━━━ RECORDED DATA

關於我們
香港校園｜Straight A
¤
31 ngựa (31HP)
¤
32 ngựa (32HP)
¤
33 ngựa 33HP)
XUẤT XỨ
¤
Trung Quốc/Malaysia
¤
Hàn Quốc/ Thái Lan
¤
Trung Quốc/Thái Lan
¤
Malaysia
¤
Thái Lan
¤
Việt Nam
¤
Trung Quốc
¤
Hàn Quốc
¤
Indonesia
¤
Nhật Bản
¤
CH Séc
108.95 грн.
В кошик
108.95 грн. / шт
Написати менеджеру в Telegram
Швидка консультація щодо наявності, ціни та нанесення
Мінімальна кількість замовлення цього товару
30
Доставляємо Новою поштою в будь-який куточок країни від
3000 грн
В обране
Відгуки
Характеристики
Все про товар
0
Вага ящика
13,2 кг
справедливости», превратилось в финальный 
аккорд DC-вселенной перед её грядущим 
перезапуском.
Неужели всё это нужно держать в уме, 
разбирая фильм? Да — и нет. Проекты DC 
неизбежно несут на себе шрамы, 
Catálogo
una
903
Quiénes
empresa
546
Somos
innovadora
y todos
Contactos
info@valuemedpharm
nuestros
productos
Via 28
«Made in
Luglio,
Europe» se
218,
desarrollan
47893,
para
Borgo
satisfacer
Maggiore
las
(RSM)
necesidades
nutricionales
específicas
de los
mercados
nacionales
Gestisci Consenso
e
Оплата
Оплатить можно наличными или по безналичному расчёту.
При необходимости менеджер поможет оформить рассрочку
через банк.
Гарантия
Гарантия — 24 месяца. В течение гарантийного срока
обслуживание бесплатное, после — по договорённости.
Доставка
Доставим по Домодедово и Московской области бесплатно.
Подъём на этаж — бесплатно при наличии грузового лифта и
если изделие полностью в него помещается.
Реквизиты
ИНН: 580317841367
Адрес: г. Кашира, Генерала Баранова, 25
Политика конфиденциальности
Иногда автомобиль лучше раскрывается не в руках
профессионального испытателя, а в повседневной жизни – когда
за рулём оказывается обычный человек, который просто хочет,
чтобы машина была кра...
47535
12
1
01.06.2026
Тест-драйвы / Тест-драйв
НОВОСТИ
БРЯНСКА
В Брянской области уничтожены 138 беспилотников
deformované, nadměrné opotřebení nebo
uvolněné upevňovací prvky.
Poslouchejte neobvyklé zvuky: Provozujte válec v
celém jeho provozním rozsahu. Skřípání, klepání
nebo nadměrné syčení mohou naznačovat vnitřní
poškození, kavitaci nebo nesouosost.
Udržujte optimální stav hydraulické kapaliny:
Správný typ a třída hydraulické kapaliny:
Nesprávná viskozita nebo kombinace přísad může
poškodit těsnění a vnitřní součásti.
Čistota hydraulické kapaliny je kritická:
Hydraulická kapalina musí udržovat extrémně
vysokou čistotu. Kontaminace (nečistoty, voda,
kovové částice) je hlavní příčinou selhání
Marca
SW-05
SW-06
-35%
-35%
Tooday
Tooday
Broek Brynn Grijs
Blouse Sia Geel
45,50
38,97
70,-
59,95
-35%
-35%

━━━━━━

== TASK REQUIREMENTS ==
The job here is to write out all the entries again exactly.

== YOUR RESPONSE ==
關於我們
香港校園｜Straight A
¤
31 ngựa (31HP)
¤
32 ngựa (32HP)
¤
33 ngựa 33HP)
XUẤT XỨ
¤
Trung Quốc/Malaysia
¤
Hàn Quốc/ Thái Lan
¤
Trung Quốc/Thái Lan
¤
Malaysia
¤
Thái Lan
¤
Việt Nam
¤
Trung Quốc
¤
Hàn Quốc
¤
Indonesia
¤
Nhật Bản
¤
CH Séc
108.95 грн.
В кошик
108.95 грн. / шт
Написати менеджеру в Telegram
Швидка консультація щодо наявності, ціни та нанесення
Мінімальна кількість замовлення цього товару
30
Доставляємо Новою поштою в будь-який куточок країни від
3000 грн
В обране
Відгуки
Характеристики
Все про товар
0
Вага ящика
13,2 кг
справедливости», превратилось в финальный 
аккорд DC-вселенной перед её грядущим 
перезапуском.
Неужели всё это нужно держать в уме, 
разбирая фильм? Да — и нет. Проекты DC 
неизбежно несут на себе шрамы, 
Catálogo
una
903
Quiénes
empresa
546
Somos
innovadora
y todos
Contactos
info@valuemedpharm
nuestros
productos
Via 28
«Made in
Luglio,
Europe» se
218,
desarrollan
47893,
para
Borgo
satisfacer
Maggiore
las
(RSM)
necesidades
nutricionales
específicas
de los
mercados
nacionales
Gestisci Consenso
e
Оплата
Оплатить можно наличными или по безналичному расчёту.
При необходимости менеджер поможет оформить рассрочку
через банк.
Гарантия
Гарантия — 24 месяца. В течение гарантийного срока
обслуживание бесплатное, после — по договорённости.
Доставка
Доставим по Домодедово и Московской области бесплатно.
Подъём на этаж — бесплатно при наличии грузового лифта и
если изделие полностью в него помещается.
Реквизиты
ИНН: 580317841367
Адрес: г. Кашира, Генерала Баранова, 25
Политика конфиденциальности
Иногда автомобиль лучше раскрывается не в руках
профессионального испытателя, а в повседневной жизни – когда
за рулём оказывается обычный человек, который просто хочет,
чтобы машина была кра...
47535
12
1
01.06.2026
Тест-драйвы / Тест-драйв
НОВОСТИ
БРЯНСКА
В Брянской области уничтожены 138 беспилотников
deformované, nadměrné opotřebení nebo
uvolněné upevňovací prvky.
Poslouchejte neobvyklé zvuky: Provozujte válec v
celém jeho provozním rozsahu. Skřípání, klepání
nebo nadměrné syčení mohou naznačovat vnitřní
poškození, kavitaci nebo nesouosost.
Udržujte optimální stav hydraulické kapaliny:
Správný typ a třída hydraulické kapaliny:
Nesprávná viskozita nebo kombinace přísad může
poškodit těsnění a vnitřní součásti.
Čistota hydraulické kapaliny je kritická:
Hydraulická kapalina musí udržovat extrémně
vysokou čistotu. Kontaminace (nečistoty, voda,
kovové částice) je hlavní příčinou selhání
Marca
SW-05
SW-06
-35%
-35%
Tooday
Tooday
Broek Brynn Grijs
Blouse Sia Geel
45,50
38,97
70,-
59,95
-35%
-35%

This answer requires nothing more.